### DATA IN THIS EXERCISE

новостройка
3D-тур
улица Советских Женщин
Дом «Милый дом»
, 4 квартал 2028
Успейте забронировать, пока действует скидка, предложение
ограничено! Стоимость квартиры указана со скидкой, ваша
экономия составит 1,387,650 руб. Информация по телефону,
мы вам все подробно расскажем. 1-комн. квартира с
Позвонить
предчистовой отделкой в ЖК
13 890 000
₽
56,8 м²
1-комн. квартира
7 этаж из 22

######

• **INSTRUCTIONS TO FOLLOW**
Pick from the records each line that contains the word "квартира" and show it.

• **SOLVED EXERCISE**
мы вам все подробно расскажем. 1-комн. квартира с
1-комн. квартира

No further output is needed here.